#### [QUOTED TEXT]
»»
By 15 October 2023October 18th, 2023Culture Etc

Music

Listen Up

If you adore these new releases, why not spread a little financial love to the artists, says Victoria Spence.

 

By Victoria Spence

First things first – open up the search feature on Spotify, scan this month’s globally wayfaring playlist, then download it. If you like what you hear, proceed to your favourite record store to buy that music. Better yet, if an artist is on Bandcamp, support them directly and show a little musical love this November.

Chan Marshall as Cat Power loves a cover song and especially loves Bob Dylan. Last year the American singer-songwriter performed Dylan’s 1966 Royal Albert Hall Concert in its entirety, repatriating it to London as per the mislabelled bootleg. The Manchester Free Trade Hall was where Dylan first went electric (seeing the folkies’ hair on fire). Undeterred Marshall faithfully recreated the concert at the Royal Albert and is releasing Cat Power Sings Dylan: The 1966 Royal Albert Hall Concert. With a dislocating androgyny, “She Belongs To Me” is so Dylanesque that it shimmers and morphs on first listen. The album is not so much a nod as a prostration – feeling the devotional vibe, some nerd in the audience couldn’t resist yelling out “Judas!”

Pōneke’s Grayson Gilmour has released Holding Patterns, the award- winning composer and performer’s fourth full-length album for Flying Nun Records and his first in over six years. Hinting at his other life as a film scorer, Gilmour creates a lush soundscape in “Day Moon”, deploying textural percussion to underpin vocals from US-based neo-soul artist Sandu Ndu (Bells Atlas) and local hero Eddie Johnston, aka Lontalius/Race Banyon. Look out for Grayson Gilmour on tour in December. 

 

As a homesick Kiwi in London, Ōtepoti-born Len Blake found fellowship at Ngāti Rānana, the London kapa haka group backing her up on gorgeous new single “Te Piringa”, recently released under the Waiata Anthems umbrella.
««
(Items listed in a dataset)
»»
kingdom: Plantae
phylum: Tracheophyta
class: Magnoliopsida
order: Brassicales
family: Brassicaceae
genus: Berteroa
««
#### [EXERCISES TO COMPLETE]
A. Reproduce the music column from "By Victoria Spence" down to "love this November.", renaming "playlist" to "mixtape".
B. Condense the paragraph of the music column that begins "Pōneke’s Grayson Gilmour has released" into a bulleted list of its main facts.

#### [ANSWERS IN ORDER]
A.
By Victoria Spence

First things first – open up the search feature on Spotify, scan this month’s globally wayfaring mixtape, then download it. If you like what you hear, proceed to your favourite record store to buy that music. Better yet, if an artist is on Bandcamp, support them directly and show a little musical love this November.

B.
- Pōneke's Grayson Gilmour has released Holding Patterns.
- It is the award-winning composer and performer's fourth full-length album for Flying Nun Records and his first in over six years.
- On "Day Moon," textural percussion underpins vocals from US-based neo-soul artist Sandu Ndu (Bells Atlas) and local hero Eddie Johnston, aka Lontalius/Race Banyon.
- Gilmour will be on tour in December.